Extracted text:
■ ■ ■ ■

Skip to main content.
home | support | download

Back to List Archive

Re: Filters on WinNT

From: Bill Moseley <moseley(at)>
Date: Tue Nov 06 2001 - 13:53:10 GMT
At 04:23 AM 11/6/2001 -0800, Klaus Hollenbach wrote:

>FilterDir C:/path/to/perl/script
>FileFilter .pdf
>IndexDir C:/test/swish

(I tend to just use a full path in the FileFilter and not use FilterDir.)

So, can you use !# in Win32?  Or do you have to say:

FilterDir .pdf "perl %p"

>--- perl script begin ---
>$Program= "path/to/program/pdftotext.exe";
># remove single quotes form parameter     (1)
>$Input = $ARGV[0];
>$Input =~ s/\'//g;

Don't need to do that now.  For debugging I'd do:

print STDERR "Input file:'$Input'\n";

>(Swish passes the filname to the associated program/script in single  )
>(quotes which gets misinterpreted by pdftotext. Unfortunately I       )
>(couldn't change the default values of the FileFilter-Directive using )
>(something like                                                       )
>(---                                                                  )
>(FileFilter .pdf pdftotext.exe "%p -"                                 )

OH, so all your perl program is doing is calling pdftotext?  I hope the
documentation is somewhat clear that calling a perl program just to run a
program will really slow down indexing.  Just call the program.

That looks like the right command, but maybe pdftotext isn't in your path?

>(this produces "err: FileFilter requires two values"                  )

You need to upgrade swish, as my version doesn't say that.  

This is on linux:

> cat c
FileFilter .pdf pdftotext "%p -"

> ./swish-e -c c -i /usr/X11R6/lib/X11/xfig/xfig.pdf
Indexing Data Source: "File-System"
Indexing "/usr/X11R6/lib/X11/xfig/xfig.pdf"
Removing very common words...
no words removed.
Writing main index...
Sorting words ...
Sorting 2195 words alphabetically
Writing header ...
Writing index entries ...
  Writing word text: Complete
  Writing word hash: Complete
  Writing word data: Complete
2195 unique words indexed.
4 properties sorted.                                              
1 file indexed.  169502 total bytes.
Elapsed time: 00:00:01 CPU time: 00:00:00
Indexing done!

Bill Moseley
Received on Tue Nov 6 13:53:49 2001

■ ■ ■ ■

Required work:
**1)** In the mailing list post about Swish filters, how many unique words were indexed in the Linux example?
**2)** Transcribe the mailing list post between "Writing index entries" and "169502 total bytes.", inclusive.
The lines that come after the mailing list post are not needed.

Record set:

■ ■ ■ ■

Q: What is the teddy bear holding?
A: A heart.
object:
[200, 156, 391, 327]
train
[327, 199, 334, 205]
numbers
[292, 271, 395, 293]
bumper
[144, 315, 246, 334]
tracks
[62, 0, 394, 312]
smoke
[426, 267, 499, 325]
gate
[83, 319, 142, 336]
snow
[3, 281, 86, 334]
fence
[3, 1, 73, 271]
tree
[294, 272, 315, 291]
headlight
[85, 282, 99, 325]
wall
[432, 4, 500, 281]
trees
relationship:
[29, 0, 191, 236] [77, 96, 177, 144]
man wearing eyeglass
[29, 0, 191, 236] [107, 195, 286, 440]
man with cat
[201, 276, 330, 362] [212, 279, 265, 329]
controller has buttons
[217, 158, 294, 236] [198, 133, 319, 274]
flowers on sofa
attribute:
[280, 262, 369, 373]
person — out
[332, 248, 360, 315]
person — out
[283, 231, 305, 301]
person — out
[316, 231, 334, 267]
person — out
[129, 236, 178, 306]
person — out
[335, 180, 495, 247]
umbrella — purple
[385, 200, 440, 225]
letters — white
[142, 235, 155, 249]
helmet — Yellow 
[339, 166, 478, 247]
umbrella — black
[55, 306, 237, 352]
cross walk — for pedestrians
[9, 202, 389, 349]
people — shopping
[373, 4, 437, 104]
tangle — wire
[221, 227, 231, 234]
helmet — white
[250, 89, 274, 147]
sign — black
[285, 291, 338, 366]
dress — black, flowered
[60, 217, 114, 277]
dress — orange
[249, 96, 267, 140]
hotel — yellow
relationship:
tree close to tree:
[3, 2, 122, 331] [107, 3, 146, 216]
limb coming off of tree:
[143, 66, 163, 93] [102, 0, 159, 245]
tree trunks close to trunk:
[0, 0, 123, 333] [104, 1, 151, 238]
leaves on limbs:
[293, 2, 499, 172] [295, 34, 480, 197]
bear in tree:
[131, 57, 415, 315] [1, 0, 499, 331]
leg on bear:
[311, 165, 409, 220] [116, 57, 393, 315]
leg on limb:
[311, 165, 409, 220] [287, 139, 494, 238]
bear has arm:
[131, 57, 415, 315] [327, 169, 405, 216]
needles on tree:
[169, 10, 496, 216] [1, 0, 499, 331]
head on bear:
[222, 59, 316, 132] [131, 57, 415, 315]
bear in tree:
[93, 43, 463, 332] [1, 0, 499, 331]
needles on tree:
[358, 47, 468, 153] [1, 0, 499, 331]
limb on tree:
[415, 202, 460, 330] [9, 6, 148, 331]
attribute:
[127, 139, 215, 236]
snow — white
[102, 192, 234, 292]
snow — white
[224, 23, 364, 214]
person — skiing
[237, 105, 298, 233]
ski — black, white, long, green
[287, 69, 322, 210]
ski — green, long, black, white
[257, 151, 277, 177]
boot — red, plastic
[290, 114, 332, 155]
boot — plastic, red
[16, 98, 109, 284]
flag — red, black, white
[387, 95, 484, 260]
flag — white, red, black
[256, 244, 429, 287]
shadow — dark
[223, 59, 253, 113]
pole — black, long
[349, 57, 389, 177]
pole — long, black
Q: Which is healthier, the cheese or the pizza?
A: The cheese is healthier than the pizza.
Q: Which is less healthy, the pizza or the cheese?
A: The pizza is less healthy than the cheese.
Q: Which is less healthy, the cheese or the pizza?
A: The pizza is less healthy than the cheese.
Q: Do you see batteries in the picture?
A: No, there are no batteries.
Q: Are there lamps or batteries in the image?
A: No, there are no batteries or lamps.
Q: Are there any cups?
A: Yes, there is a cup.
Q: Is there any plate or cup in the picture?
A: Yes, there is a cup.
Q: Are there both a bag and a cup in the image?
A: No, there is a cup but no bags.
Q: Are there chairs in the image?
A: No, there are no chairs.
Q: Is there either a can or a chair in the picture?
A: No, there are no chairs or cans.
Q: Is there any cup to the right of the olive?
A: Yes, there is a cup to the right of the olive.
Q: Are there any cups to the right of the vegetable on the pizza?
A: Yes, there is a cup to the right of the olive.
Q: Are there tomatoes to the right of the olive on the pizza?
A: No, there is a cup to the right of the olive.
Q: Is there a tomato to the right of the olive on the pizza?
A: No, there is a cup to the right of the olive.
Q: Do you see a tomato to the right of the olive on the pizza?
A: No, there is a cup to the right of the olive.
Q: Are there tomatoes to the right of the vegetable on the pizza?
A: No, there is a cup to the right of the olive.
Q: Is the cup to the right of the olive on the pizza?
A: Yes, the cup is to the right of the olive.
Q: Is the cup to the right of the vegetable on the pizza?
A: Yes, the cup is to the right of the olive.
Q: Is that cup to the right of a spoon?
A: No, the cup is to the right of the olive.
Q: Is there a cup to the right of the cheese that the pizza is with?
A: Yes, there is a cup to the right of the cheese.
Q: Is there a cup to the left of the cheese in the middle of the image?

■ ■ ■ ■

Answer set:
**1)** 2195 unique words were indexed.

**2)**
Writing index entries ...
  Writing word text: Complete
  Writing word hash: Complete
  Writing word data: Complete
2195 unique words indexed.
4 properties sorted.                                              
1 file indexed.  169502 total bytes.